Mathieu Doray, chercheur au laboratoire Écologie et modèles pour l’halieutique (EMH) de l’Ifremer à Nantes

Comme la plupart des campagnes halieutiques règlementaires, cette mission récurrente est cofinancée par l’Union européenne et répond à des protocoles standardisés et optimisés au niveau européen. « C’est une des contraintes spécifiques à notre discipline qui nous laisse peu de marge de manœuvre car les adaptations de nos protocoles doivent être discutées avec nos collègues européens. Par ailleurs, nous devons maintenir des séries temporelles longues pour comprendre et anticiper l'impact des pressions anthropiques sur les écosystèmes. Depuis deux décennies, nous surveillons les effets de la pêche auxquels s’ajoute le dérèglement climatique qui s’accélère », constate Mathieu Doray qui a co-animé avec Pierre Petitgas le groupe de travail « Halieutique » dans le cadre de la démarche « Imaginons la Flotte océanographique française à l’horizon 2035 ».

Autre enjeu : l’évolution des méthodes de prélèvement vers des techniques aux répercussions moindres pour la biodiversité. En revanche, pour les espèces de fond par exemple, il existe pour l’instant peu d’alternative au chalut : l’utilisation de caméras remorquées par un navire reste limitée à certaines zones ou espèces.

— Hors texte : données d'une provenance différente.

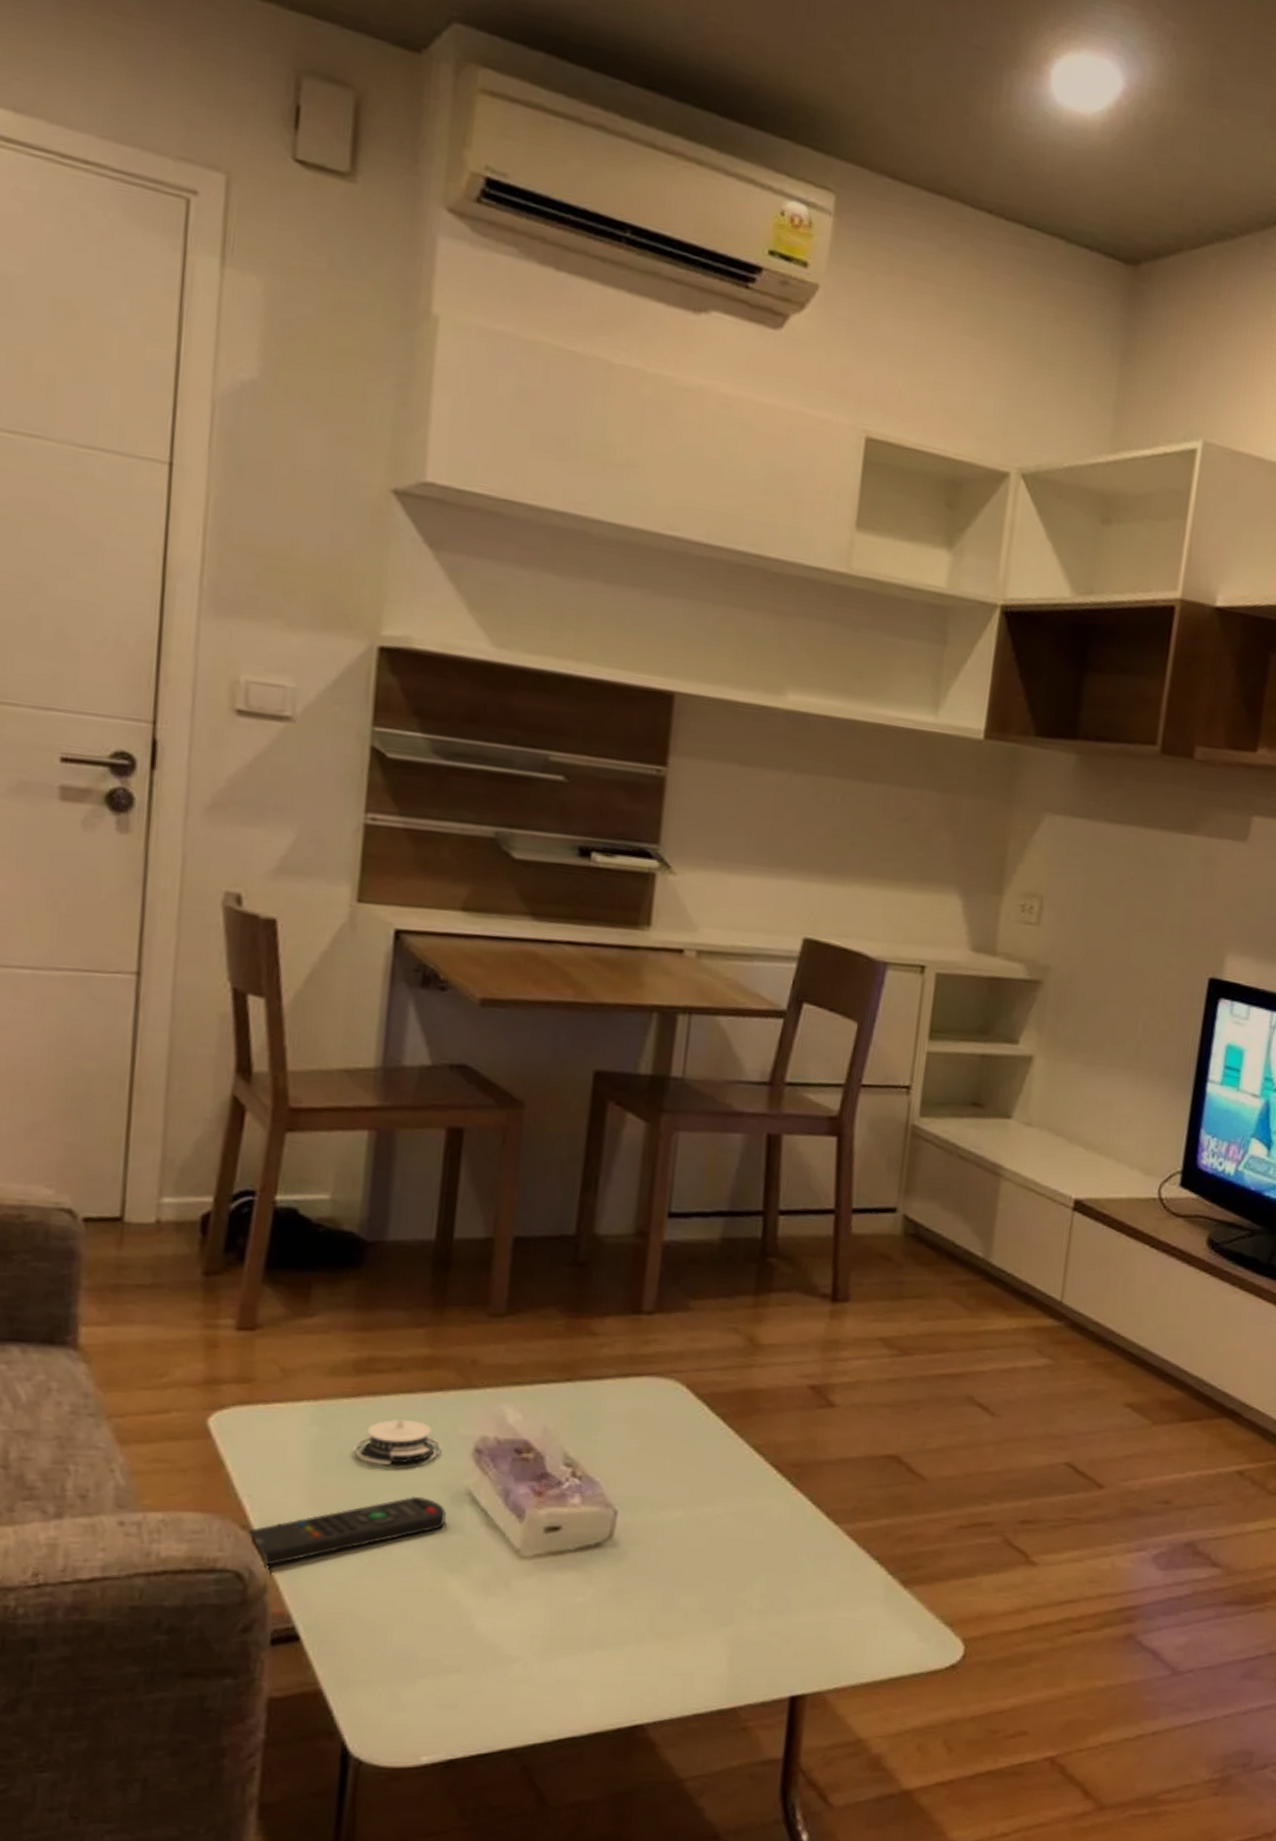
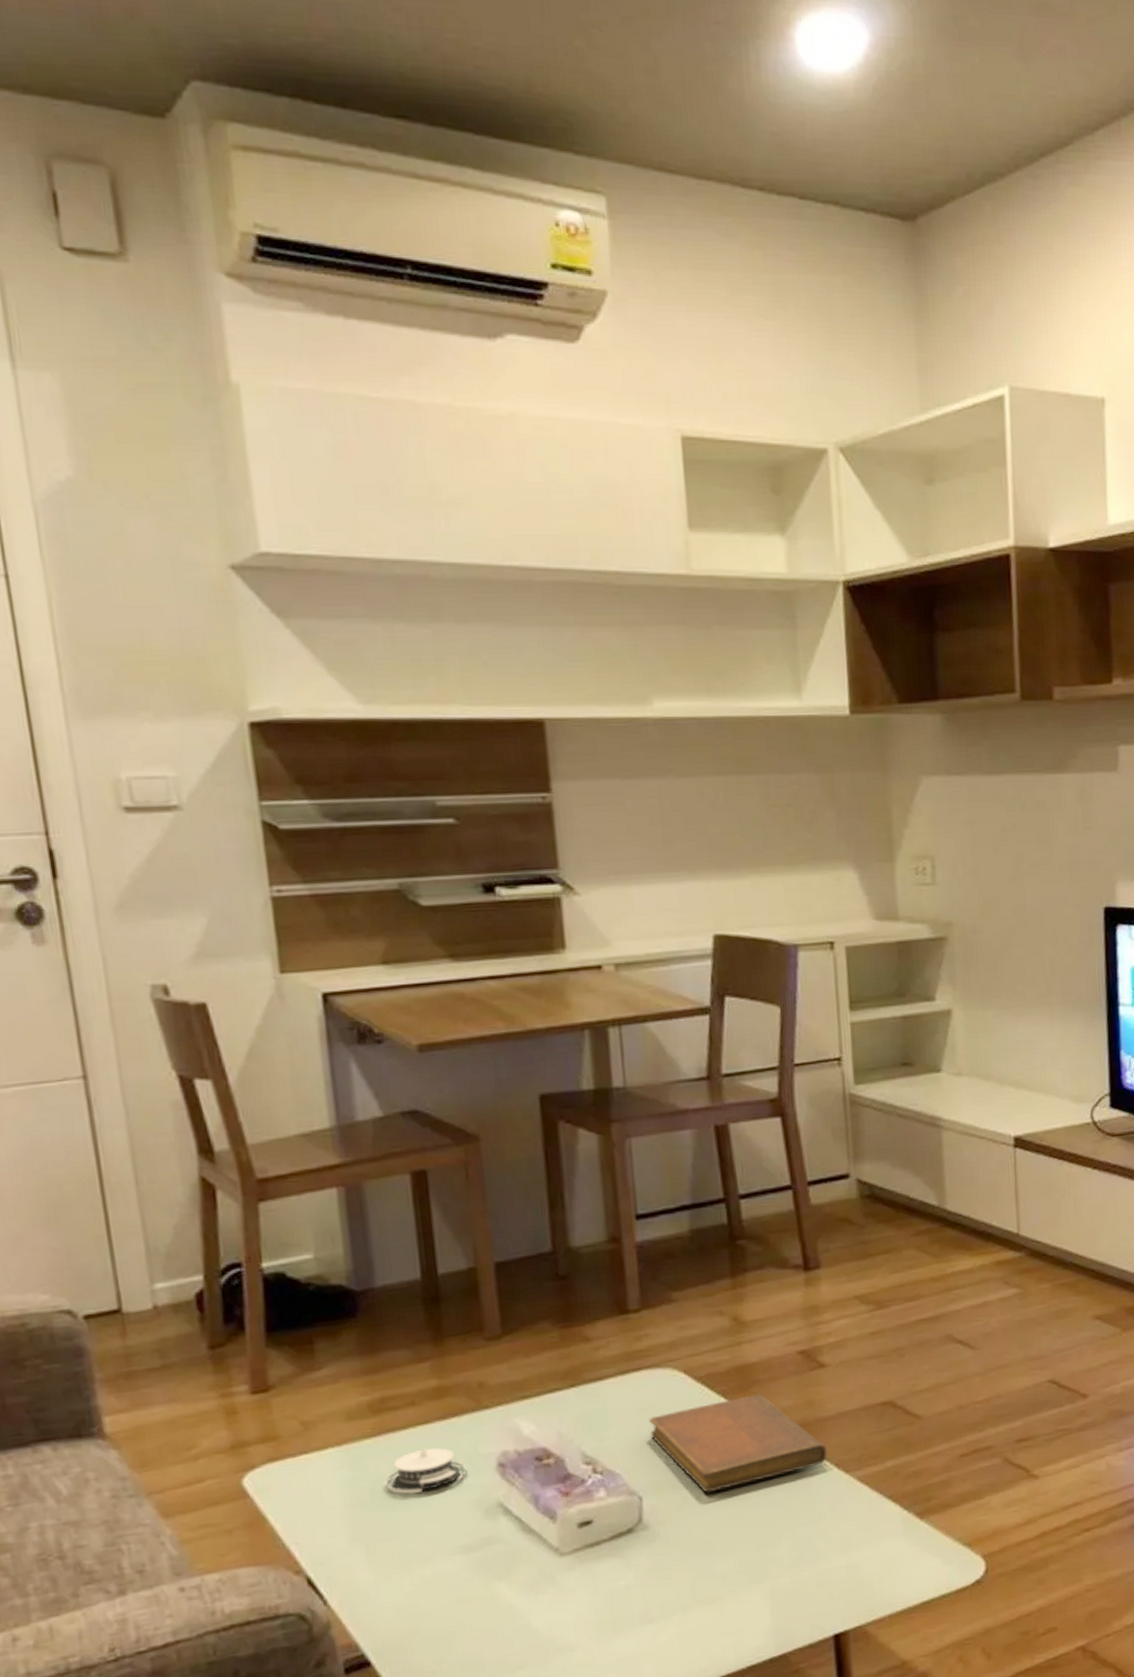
remote control: present [247,1496,446,1567] -> none [300,1515,484,1605]
notebook: none [639,1423,820,1519] -> present [649,1394,827,1493]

Dans ce contexte, la communauté halieutique s’en remet aux nouvelles technologies. L’ADN environnemental ou les drones de surface font d’ores et déjà partie du paysage. Et la réflexion au sujet du déploiement de capteurs automatisés sur les champs d’éoliennes en mer se concrétise petit à petit. Des outils qui permettront aussi de répondre à l’un des défis pour les années à venir : l’accès aux zones règlementées, comme les aires marines protégées ou les espaces réservés à la production d’énergie renouvelable.